▶ _Work to do_
1. Please reproduce a passage from the jwalk discussion word for word: begin at the words "Is there something" and stop after "guess also helped.".
2. Pick up the jwalk discussion after its last sentence and write what comes next.

▶ _Page text_
** BEGIN **
Discussion: Can jwalk gain from pdus directory walking?

[Byron]

pdu is a tool to analise disk usage and display it similar to dutree. It does so while being faster than what dua can achieve for simple aggregation, that is (at least according to my profiling) it seems most of the program time is indeed spent in jwalk. Additionally I verified this by removing all of duas counting code to measure only jwalk throughput.

Another oddity is that on an M1 walking directories gets significantly slower when all 8 cores are used (4 high efficiency cores and 4 high performance once) to the point where I changed the defaults to 4 on Apple Silicon to get to previous performance numbers. pdu does not suffer from this issue.

Is there something special on how pdu traverses the directory tree and is this something jwalk can benefit from?

[KSXGitHub]

I am the author of pdu. All I did was recursively calling read_dir combined with rayon's .into_par_iter().map(...).collect(). The resulting data structure is a nested tree instead of a flat list, which I guess also helped.

[Byron]

I couldn't let it rest and did some more research - if the receiving end of the iterator is doing nothing, what else could affect iteration performance?
Since jwalk 0.5 client state can be populated in the iterating thread and thus benefit from multi-threading. dua does this as well. When removing client state acquisition the runtime in my dataset drops from ~12s to ~6s. It's interesting that without the metadata calls, there is no performance penalty when 8 threads are used on an M1 either - an effect that wasn't observed on Intel previously but it was a 4 core machine.
** END **
▶ _Extracted material_
** BEGIN **
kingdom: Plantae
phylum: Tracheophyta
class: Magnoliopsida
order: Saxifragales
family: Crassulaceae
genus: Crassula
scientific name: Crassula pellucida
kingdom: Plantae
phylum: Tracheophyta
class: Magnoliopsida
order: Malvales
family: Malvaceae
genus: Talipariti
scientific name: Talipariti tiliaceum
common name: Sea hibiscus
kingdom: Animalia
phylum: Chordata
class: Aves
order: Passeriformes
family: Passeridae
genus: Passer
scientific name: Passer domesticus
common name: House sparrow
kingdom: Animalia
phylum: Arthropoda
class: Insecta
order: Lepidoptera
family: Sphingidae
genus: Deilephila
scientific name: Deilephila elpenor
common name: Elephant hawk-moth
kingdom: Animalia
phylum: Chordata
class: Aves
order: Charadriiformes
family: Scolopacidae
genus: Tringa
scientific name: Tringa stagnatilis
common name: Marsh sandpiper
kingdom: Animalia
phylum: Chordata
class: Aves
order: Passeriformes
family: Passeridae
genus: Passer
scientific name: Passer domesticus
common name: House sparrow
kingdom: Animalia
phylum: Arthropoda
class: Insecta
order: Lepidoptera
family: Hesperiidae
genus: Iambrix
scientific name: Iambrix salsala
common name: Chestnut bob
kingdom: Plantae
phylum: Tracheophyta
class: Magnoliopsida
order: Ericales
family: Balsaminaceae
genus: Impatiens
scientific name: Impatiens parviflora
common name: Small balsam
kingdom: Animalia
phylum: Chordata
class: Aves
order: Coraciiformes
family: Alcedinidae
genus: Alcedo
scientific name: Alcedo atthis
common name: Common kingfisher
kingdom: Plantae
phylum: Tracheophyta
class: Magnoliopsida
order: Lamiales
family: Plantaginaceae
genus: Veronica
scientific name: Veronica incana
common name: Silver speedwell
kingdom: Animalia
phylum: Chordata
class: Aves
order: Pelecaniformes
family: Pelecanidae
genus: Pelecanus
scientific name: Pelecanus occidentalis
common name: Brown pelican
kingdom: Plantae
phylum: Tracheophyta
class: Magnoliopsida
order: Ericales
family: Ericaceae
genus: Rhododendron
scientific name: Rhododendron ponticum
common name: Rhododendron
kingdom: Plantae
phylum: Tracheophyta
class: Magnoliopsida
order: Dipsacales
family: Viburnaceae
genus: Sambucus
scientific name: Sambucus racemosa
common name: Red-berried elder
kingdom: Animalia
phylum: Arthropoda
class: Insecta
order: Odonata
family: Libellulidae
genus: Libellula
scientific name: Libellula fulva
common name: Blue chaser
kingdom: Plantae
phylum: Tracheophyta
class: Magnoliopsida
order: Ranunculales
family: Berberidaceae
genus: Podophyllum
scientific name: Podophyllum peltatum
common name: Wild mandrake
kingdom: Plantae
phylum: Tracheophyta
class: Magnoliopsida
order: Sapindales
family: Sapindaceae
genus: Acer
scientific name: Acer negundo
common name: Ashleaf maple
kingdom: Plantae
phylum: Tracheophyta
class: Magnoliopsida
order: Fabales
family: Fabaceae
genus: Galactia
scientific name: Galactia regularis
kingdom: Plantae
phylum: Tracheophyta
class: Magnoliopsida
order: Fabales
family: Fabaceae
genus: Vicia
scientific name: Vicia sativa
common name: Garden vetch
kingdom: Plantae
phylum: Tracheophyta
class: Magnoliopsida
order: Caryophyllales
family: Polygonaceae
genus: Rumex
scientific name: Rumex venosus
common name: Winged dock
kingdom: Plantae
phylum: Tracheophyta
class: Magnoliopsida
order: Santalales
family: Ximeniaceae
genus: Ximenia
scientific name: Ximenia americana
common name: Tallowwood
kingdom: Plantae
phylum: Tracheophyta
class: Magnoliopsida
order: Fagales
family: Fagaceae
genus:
** END **
▶ _Written responses_
1.
Is there something special on how pdu traverses the directory tree and is this something jwalk can benefit from?

[KSXGitHub]

I am the author of pdu. All I did was recursively calling read_dir combined with rayon's .into_par_iter().map(...).collect(). The resulting data structure is a nested tree instead of a flat list, which I guess also helped.

2.
To my mind there is no way around this as metadata per entry is required to do its job, and I wouldn't know way to do that faster.

If memory serves jwalk 0.4 would provide metadata itself, and an investigation on dua-e873656 showed that it is indeed performing the same task in ~11s. Interestingly, using 8 threads slows it down to ~12.5s. pdu does not exhibit this behaviour, or if it does its still faster at 10.5s on the same dataset.

After forcing pdu to use 4 threads with this:

rayon::ThreadPoolBuilder::new().num_threads(4).build_global().unwrap();

it managed to also get the work done faster in 9.7s instead of 10.5s.

Summary

• jwalk 0.4 for some reason is a little faster in obtaining metadata than jwalk 0.5 if the same task is performed by client code.
• On my system, more than 4 threads doing metadata() calls slow down the overall performance universally across pdu and jwalk.

I will take a closer look at the metadata calls that are performed to see if improvements are possible either in jwalk or in dua.

Corrections

Whenever jwalk 0.5 is mentioned, it refers to jwalk 0.6.

[Byron]

I did find a regression in dua as it would get metadata for directories as well - now that this is fixed the standard dataset went from ~12s to ~11s, about the value of jwalk 0.4.

Investigations of whether following symlinks or not has anything to do with it lead to nothing.

Then I changed to a smaller dataset from 1.4 million files to only ~90k files and ran it in a profiler. Here is the results for dua and pdu in order.

Both seem to be listing the same amount of directories so I would assume there are no superfluous ones here, and overall dua does less syscalls which should result in better performance.

This was also when I found a critical bug I introduced yesterday which would add 1s of sleep time to the main thread 🤦‍♂️. In this dataset, pdu is about 17% faster according to hyperfine, but with an overall runtime of ~200ms it's not very interesting.

Back to the bigger dataset the times are now at 10.3s for dua and 9.5s for pdu. The latter spends ~1.4s in userland, the former a whopping ~5.3s.

With all dua code removed (except for the iteration itself and the metadata calls) this goes down to 5.2s. Definitely an avenue to explore on what's costing so much there.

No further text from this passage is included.